Even former Soviet Union premier Nikita Khrushchev appreciated that. The designation, he said in a 1956 speech denouncing Joseph Stalin, “eliminated the possibility of any kind of ideological” contest. “The formula ‘enemy of the people’ was specifically introduced for the purpose of annihilating” people who disagreed with Stalin, he declared.

Using “enemy of the people” as a death sentence to political foes stretches back at least to Nero (37 A.D.), who took his own life when the Roman senate so labeled him.

It runs through the French Revolution, when the charge “ennemi du peuple” consigned thousands to the guillotine during the Jacobin “Reign of Terror” of 1793-94. Many of America’s founders, completing their work on the new constitution in 1789, were initially sympathetic to the aborning French revolution, but, as enlightenment thinkers, were soon horrified by its excesses.

By contrast, in 1917 Vladimir Lenin, Stalin’s communist predecessor, openly endorsed those Jacobin excesses as a necessary weapon against capitalists and handed off the concept of “enemies of the people” to Stalin, who relentlessly “purged” millions.

Then in the 1930s, Adolph Hitler adapted it to his own evil uses, designating Jews as “enemy of the German people” and sending millions of them to death camps.

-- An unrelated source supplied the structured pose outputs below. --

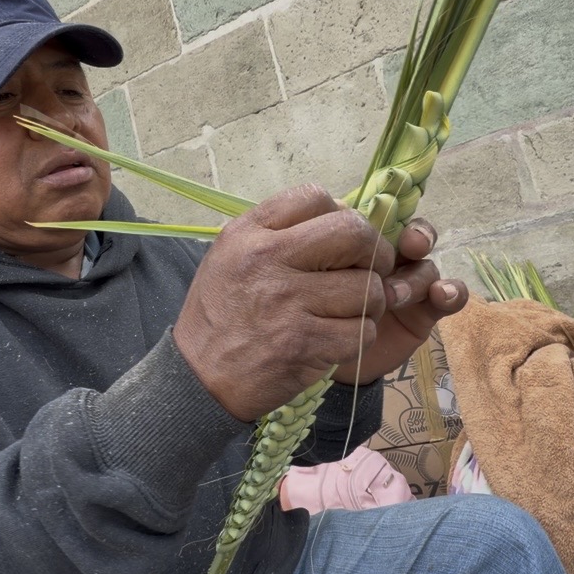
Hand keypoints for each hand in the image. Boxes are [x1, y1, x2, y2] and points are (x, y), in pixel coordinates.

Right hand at [174, 184, 393, 421]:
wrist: (198, 377)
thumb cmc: (221, 314)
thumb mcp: (231, 256)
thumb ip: (279, 231)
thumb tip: (343, 212)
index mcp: (249, 233)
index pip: (315, 196)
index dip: (341, 214)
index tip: (341, 240)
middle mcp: (267, 259)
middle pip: (354, 234)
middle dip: (374, 253)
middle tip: (369, 271)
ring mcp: (287, 302)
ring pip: (368, 287)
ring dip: (370, 303)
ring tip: (351, 312)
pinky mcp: (303, 343)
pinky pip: (362, 331)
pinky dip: (360, 337)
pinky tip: (339, 339)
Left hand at [329, 217, 467, 384]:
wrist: (326, 360)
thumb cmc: (316, 312)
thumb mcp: (315, 278)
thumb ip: (325, 248)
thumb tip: (336, 211)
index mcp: (367, 245)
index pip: (387, 219)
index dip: (390, 216)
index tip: (376, 228)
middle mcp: (393, 261)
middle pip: (415, 237)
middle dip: (418, 236)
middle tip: (412, 245)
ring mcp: (411, 285)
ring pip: (427, 268)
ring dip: (415, 278)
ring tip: (394, 296)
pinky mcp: (427, 311)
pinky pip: (450, 297)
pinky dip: (452, 293)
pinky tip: (443, 296)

And now, in 2017, we have the president of the United States and a twice-elected county commissioner voicing it, forcefully and deliberately.

Trump designated journalists who do not write to please him “enemies of the American people,” and, to make sure he was not misunderstood, repeated it several times, to his supporters’ delight.

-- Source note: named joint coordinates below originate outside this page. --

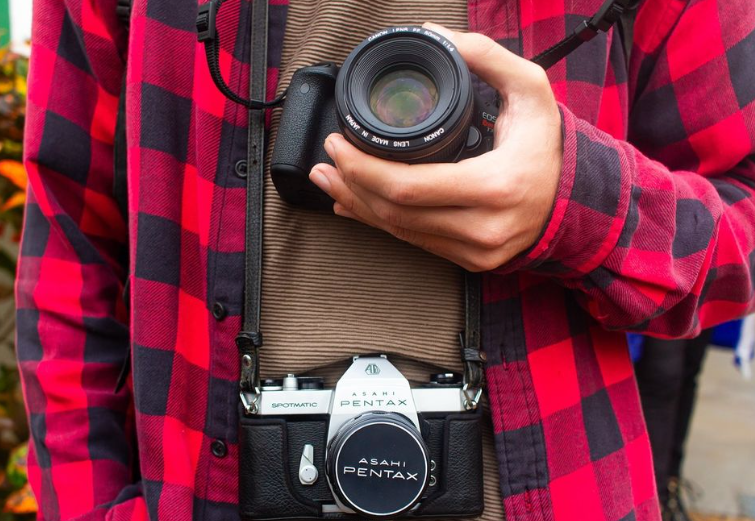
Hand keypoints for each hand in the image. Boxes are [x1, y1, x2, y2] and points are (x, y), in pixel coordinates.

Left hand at [308, 22, 562, 271]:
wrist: (578, 200)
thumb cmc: (549, 144)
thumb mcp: (529, 89)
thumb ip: (484, 55)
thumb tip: (433, 34)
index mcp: (497, 186)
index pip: (408, 187)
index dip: (362, 168)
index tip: (339, 143)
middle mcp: (485, 227)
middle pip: (396, 214)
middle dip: (350, 186)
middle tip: (326, 161)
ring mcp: (477, 251)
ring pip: (400, 233)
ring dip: (358, 206)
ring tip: (329, 180)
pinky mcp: (471, 262)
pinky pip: (414, 244)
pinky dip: (381, 222)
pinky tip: (356, 205)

Ranzau, indulging himself during the “other business” time at last week’s County Commission meeting, over-trumped Trump by designating millions more people – “the progressive movement” in its entirety, not just journalists – the “enemy of the people.” During his ten-minute homily, his captive audience of county employes were forced to listen as he mounted an unwanted and ultimately nonsensical defense of Senate President Susan Wagle, R-Wichita, against a Richard Crowson editorial cartoon in this newspaper depicting her as Gov. Sam Brownback’s lap dog. On her part, Wagle was so offended by the cartoon that she requested a personal copy of it.

Casual, repeated use of such historically freighted language not only forecloses political discussion and devalues the words themselves but also invites private violence by unstable individuals.

From Nero’s accusers to the Jacobins to Lenin to Stalin to Hitler to Trump and Ranzau? That’s hardly a linear progression, because the Romans, Jacobins, communists and Nazis knew exactly what they were saying and understood the implications.

If that could accurately be said of Trump and Ranzau, they crossed a line that is more than rhetorical, and they should be condemned. But perhaps – our best hope – it was merely ignorance.